Objectives: Describe the different features of a common disease: Mycoplasma pneumoniae pneumonia.
Patients and methods: The hospital files of 10 consecutive patients with microbiologically proven Mycoplasma pneumoniae pneumonia were reviewed retrospectively. These 10 patients were hospitalized over a 15-month period among 150 patients admitted to the Versailles general hospital for community-acquired pneumonia. We compared our series with data in the literature.
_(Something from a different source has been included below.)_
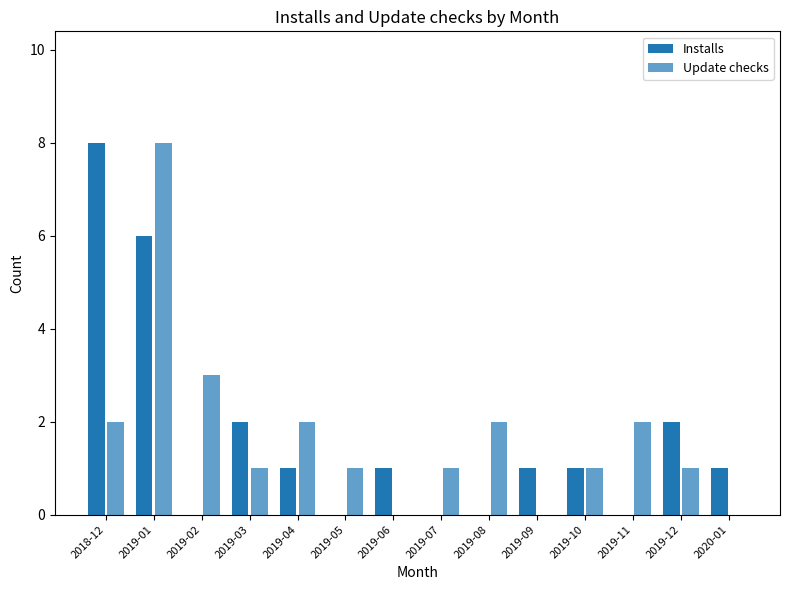

How many Installs values are between 0 and 2?

12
Results: Most of the patients with Mycoplasma pneumoniae pneumonia were young apparently healthy adults. A bronchial risk factor (smoking, allergy) was however found in 60% of the patients. The principle symptom was persistent cough (100%), with fever and joint pain, or sometimes headache and signs of ENT involvement. Dyspnea was frequent, related more to associated bronchospasticity than to the severity of the pneumonia. Radiographic findings were quite variable. In one case hemolytic anemia and cold agglutinins suggested the diagnosis. Certain diagnosis was based on positive serology after hospitalization due to the long delay between symptom onset and hospitalization. The prehospital period was characterized by a succession of ineffective empirical antibiotic regimens. In routine practice, macrolides or fluoroquinolones administered for 2 to 3 weeks are the empirical antibiotics of choice. Outcome is generally favorable with rapid clinical and radiological improvement. Antibiotic therapy is not however sufficient alone to achieve improvement in the respiratory impairment: bronchodilators and corticosteroids are necessary to treat the bronchospasticity.
Conclusion: Despite the benign nature of community-acquired pneumonia due to Mycoplasma pneumoniae, clinical manifestations, particularly bronchial inflammation may have important consequences.